Sensex recovers after falling 400 points in morning trade; what dented sentiment?
Stock market today: The 30-share index Sensex of the BSE fell as much as 402 points to 65,444.38 levels against yesterday's close of 65,846.50. However, the indices recovered later, and at the close, the index stood at 65,995.81, up 149 points or 0.23 per cent while the NSE's Nifty ended at 19,632.55, up 61.70 points, or 0.32 per cent.
Stock market today: The headline indices slipped around 0.60 per cent in the morning trade on Wednesday. Investor sentiment took a hit after Moody's on Tuesday downgraded several small and mid-size US banks and said it may downgrade some of the nation's biggest lenders. The 30-share index Sensex of the BSE fell as much as 402 points to 65,444.38 levels against yesterday's close of 65,846.50. However, the indices recovered later, and at the close, the index stood at 65,995.81, up 149 points or 0.23 per cent while the NSE's Nifty ended at 19,632.55, up 61.70 points, or 0.32 per cent.
Moody's said elevated commercial real estate (CRE) exposures are a key risk due to high-interest rates, declines in office demand as a result of remote work, and a reduction in the availability of CRE credit.
The agency also changed its outlook to negative for eleven major lenders, including Capital One, Citizens Financial, and Fifth Third Bancorp.

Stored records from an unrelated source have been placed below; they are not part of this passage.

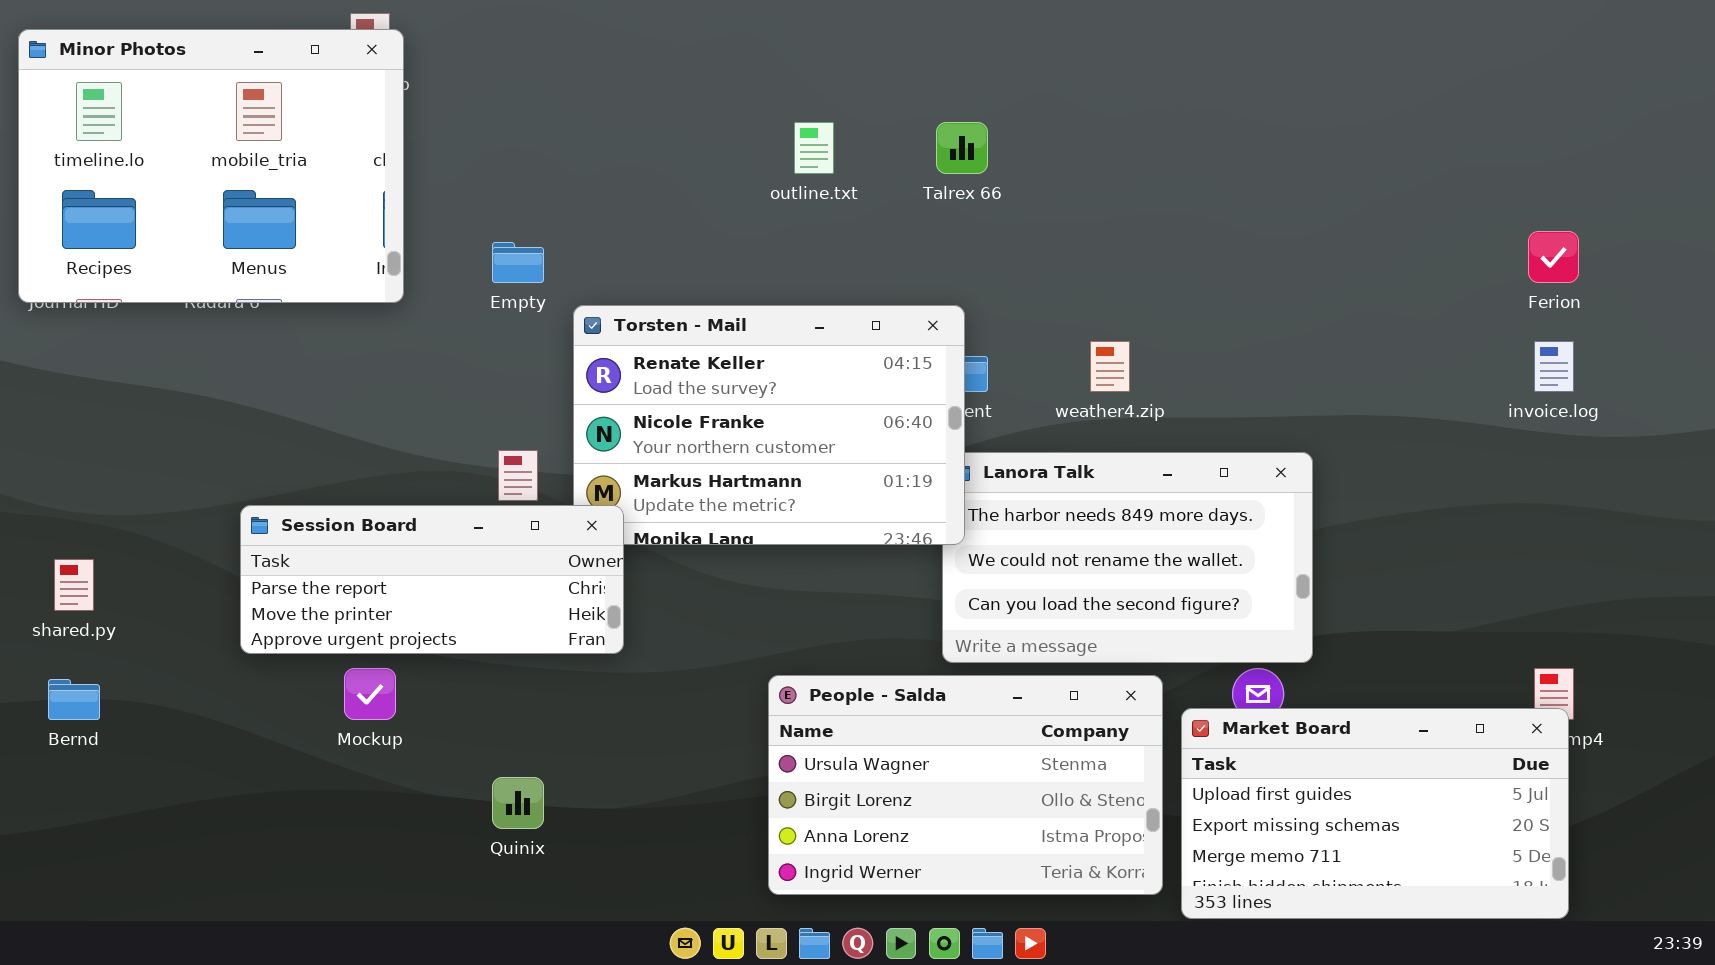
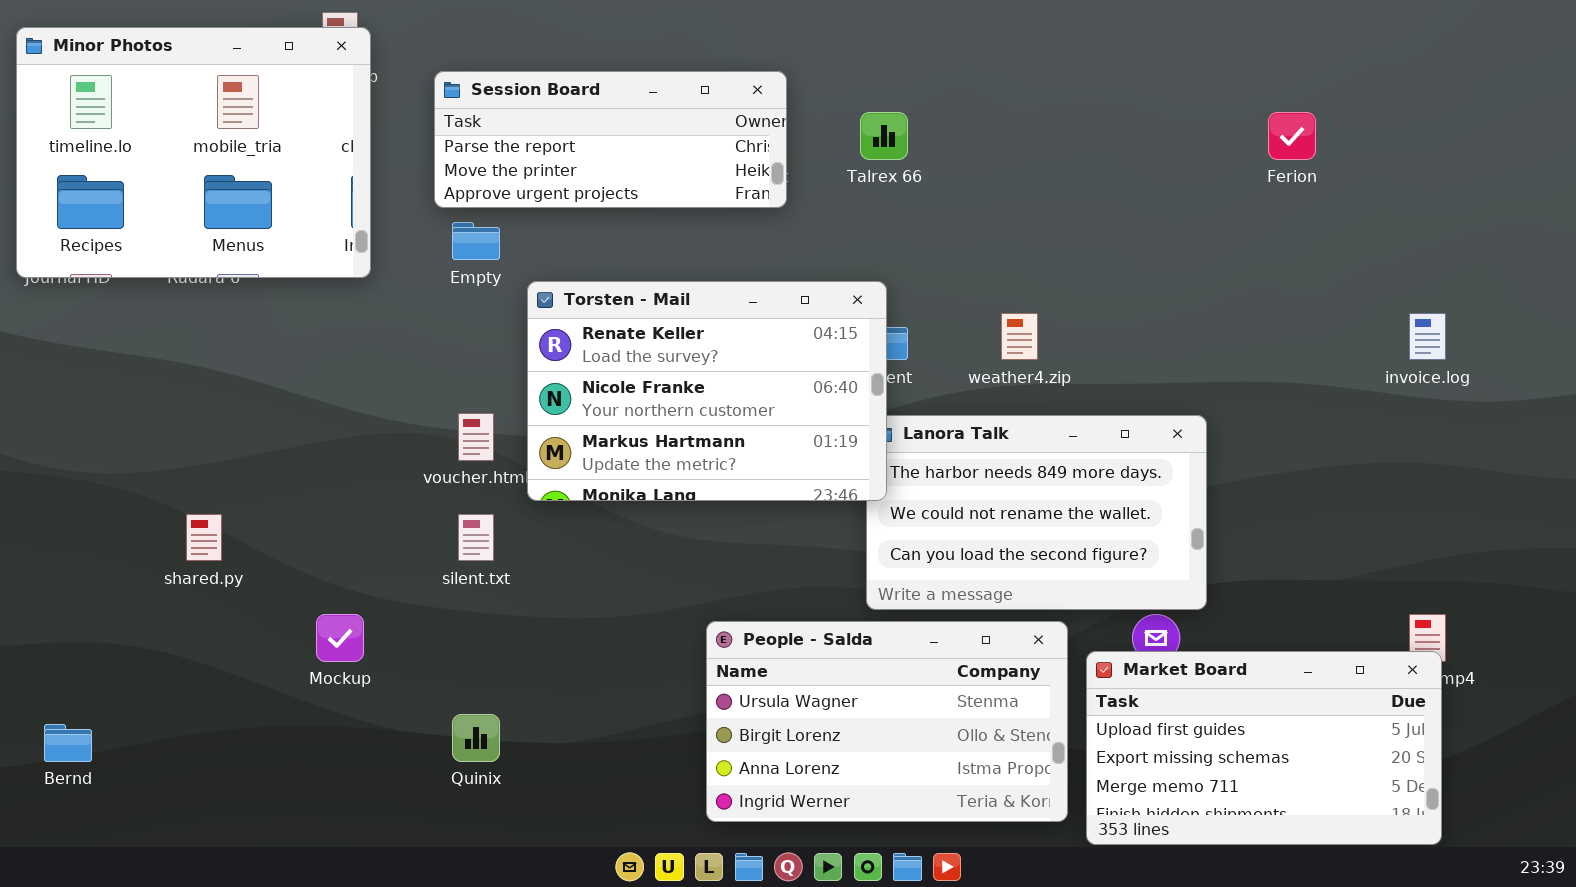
Ferion: [1528,231,1579,283] -> [1268,112,1316,160], moved
Session Board: [240,505,624,654] -> [434,71,787,208], moved
shared.py: [54,559,94,611] -> [186,514,222,561], moved
Bernd: [48,679,100,720] -> [44,724,92,762], moved

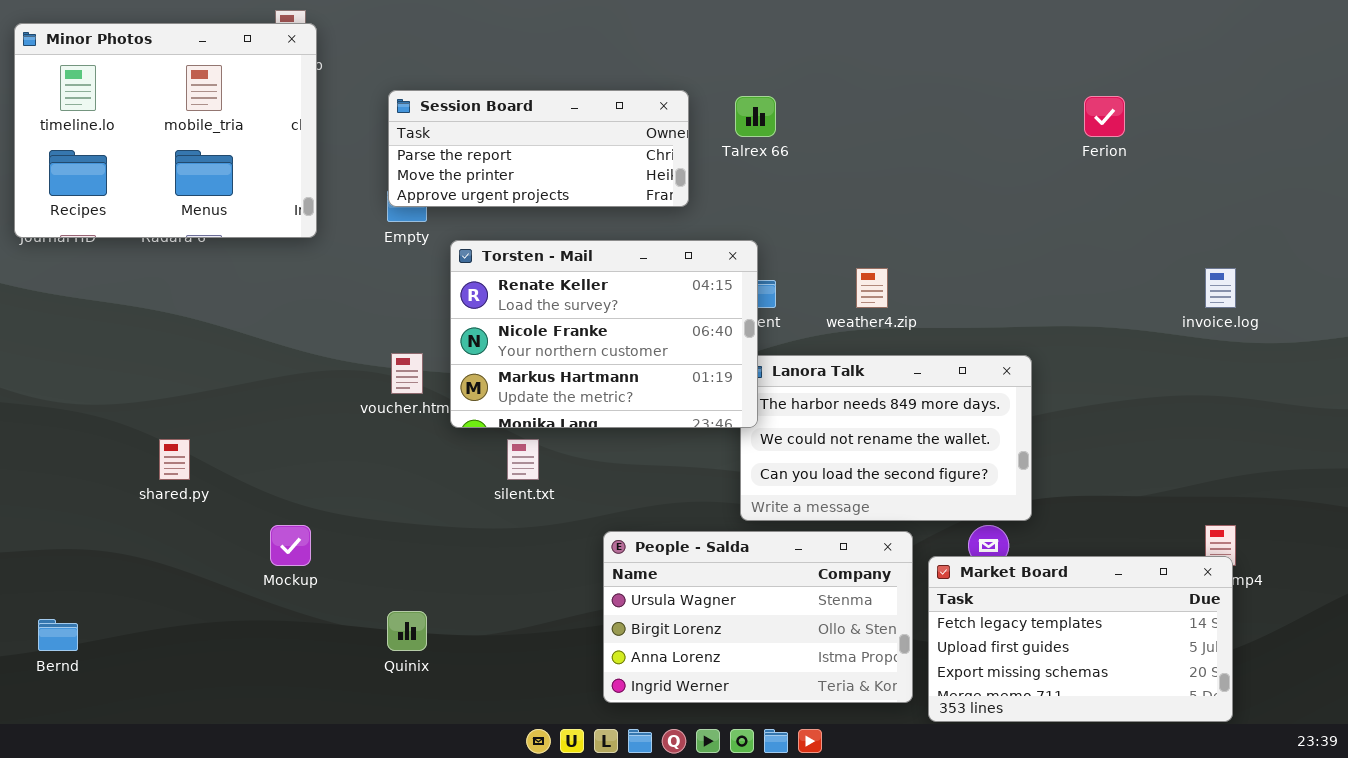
Session Board: [434,71,787,208] -> [388,90,689,207], moved
silent.txt: [458,514,494,561] -> [507,439,539,480], moved
Market Board: [1086,651,1442,845] -> [928,556,1233,722], scrolled up 1 row

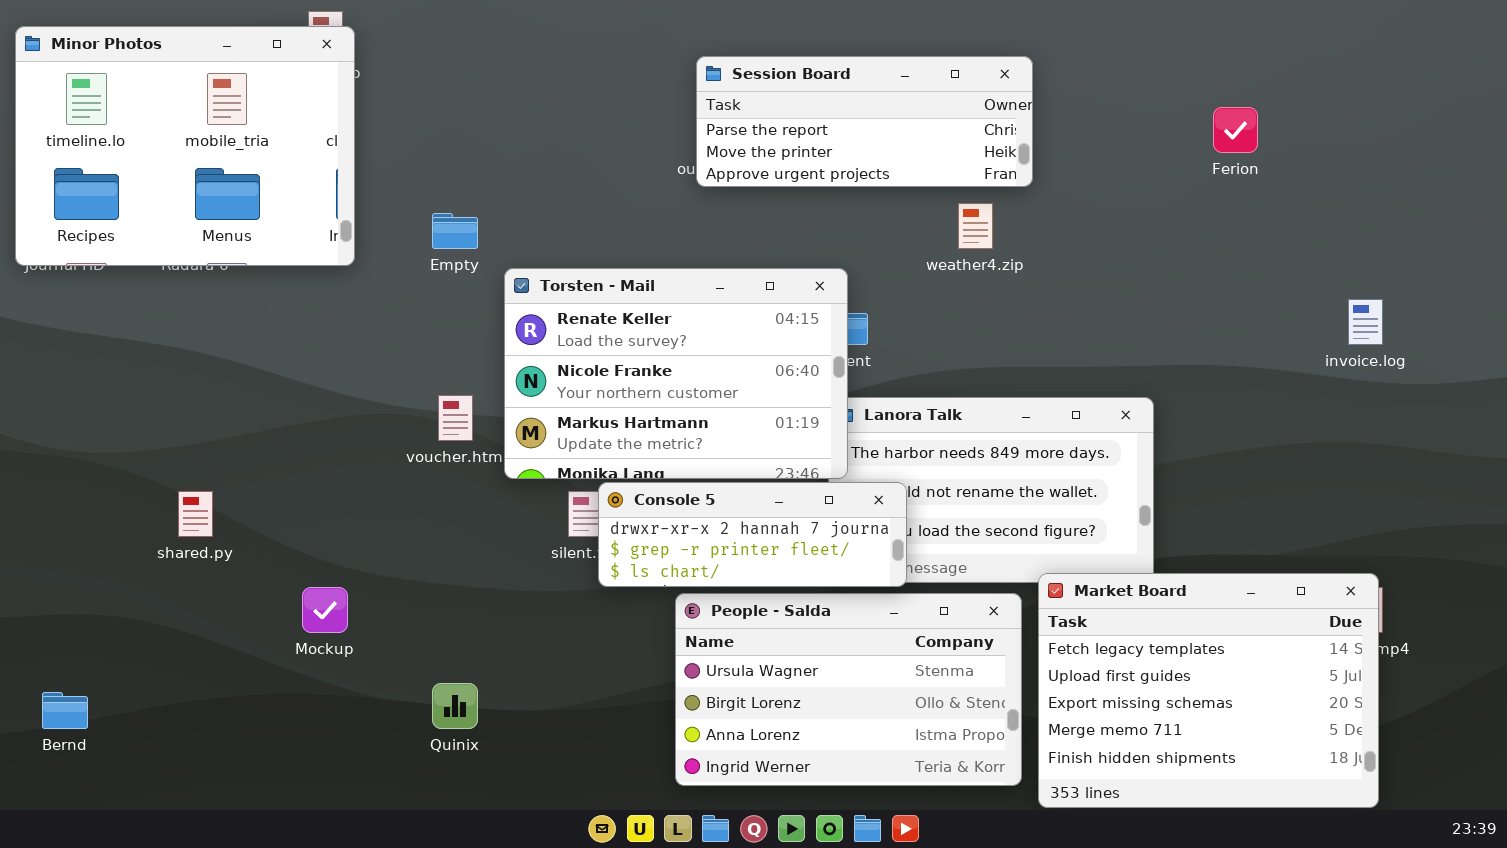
Session Board: [388,90,689,207] -> [696,56,1033,187], moved
weather4.zip: [856,268,888,308] -> [958,203,993,249], moved
Console 5: none -> [598,482,907,587], opened
Market Board: [928,556,1233,722] -> [1038,573,1379,808], resized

G Chokkalingam, Founder and Managing Director at Equinomics Research, says there is no need for India to worry about the downgrade of the banks in the US for two reasons. One, Indian banks are not at all dependent on the global financial system. Almost 99 per cent of the lending happens here. Secondly, banking credit growth is at a record 10-year high, and banks' asset quality is also at a decade high, which indicates a robust domestic growth story.
Commenting on today's weakness, the analyst added that it could be due to negative sentiment given weak global cues. However, the medium- and long-term view of the market remains intact. But, in the short term, the market may see some correction as many small and mid-cap stocks are in the bubble zone. "The biggest problem is that the overall market capitalisation is over Rs 300 lakh crore, which is 110 per cent of FY23 nominal GDP. Further, around 70–80 per cent of the small and midcap stocks do not have valuation comfort. Many stocks are trading at 20 P/E, 30 P/E, and 40 P/E, and the promoters are selling stock.

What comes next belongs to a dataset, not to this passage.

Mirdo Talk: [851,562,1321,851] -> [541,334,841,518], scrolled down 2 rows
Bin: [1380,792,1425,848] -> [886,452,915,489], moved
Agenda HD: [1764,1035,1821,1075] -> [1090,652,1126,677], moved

There is a study that says promoters of 200–300 small and mid-cap companies have sold their shares. Further, in a lot of unlisted spaces, promoters are unlocking money through the primary market. So, the liquidity is being sucked out of retail investors on the one hand, and on the other, the valuations of many mid-and small-cap stocks are in a bubble zone.
"So, in the short term, I am expecting a 3-5 per cent correction in Sensex and many small and mid-cap companies in order to touch a reasonable valuation.
Ambareesh Baliga, an independent market expert, said weakness in markets could be attributed to a number of factors, such as weak global cues, Q1 results, indecisiveness ahead of RBI policy decisions, and profit-booking in those stocks that rallied during the record-setting sessions recently.
Key developments you need to know
US: All is not well
Days after Fitch downgraded the US government's top credit rating, Moody's this week downgraded a number of US banks. The collapse of Silicon Valley Bank and Signature Bank earlier this year sparked a crisis of confidence in the US banking sector, leading to a run on deposits at a host of regional banks despite authorities launching emergency measures to shore up confidence. Still, Moody's cautioned that banks with sizable unrealized losses that are not reflected in their regulatory capital ratios are vulnerable to a loss of confidence in the current high-rate environment.
Around a week earlier, Fitch downgraded the United States to AA+ from AAA, citing fiscal deterioration over the next three years and repeated down-the-wire debt ceiling negotiations that threaten the government’s ability to pay its bills. Fitch had first flagged the possibility of a downgrade in May, then maintained that position in June after the debt ceiling crisis was resolved, saying it intended to finalise the review in the third quarter of this year.
China data add to woes
China's exports fell 14.5 per cent in July year-on-year, while imports contracted 12.4 per cent, customs data showed on Tuesday, in the worst showing for outbound shipments from the world's second-largest economy since February 2020. A Reuters poll of economists had forecast a 12.5 per cent fall in exports and a 5.0 per cent drop in imports.
Besides, data show that China’s economy has fallen into deflation after consumer prices declined for the first time since early 2021, which is one of the starkest indicators of the challenges facing policymakers as they struggle to revive consumption.
Hiccups ahead of RBI policy decision
The market witnessed pressure as investors awaited the RBI's monetary policy decision that is due tomorrow. Experts at large expect the central bank to maintain the status quo on rates; however, a rise in vegetable prices, such as tomatoes, may see some unexpected tweaks in the policy, many believe.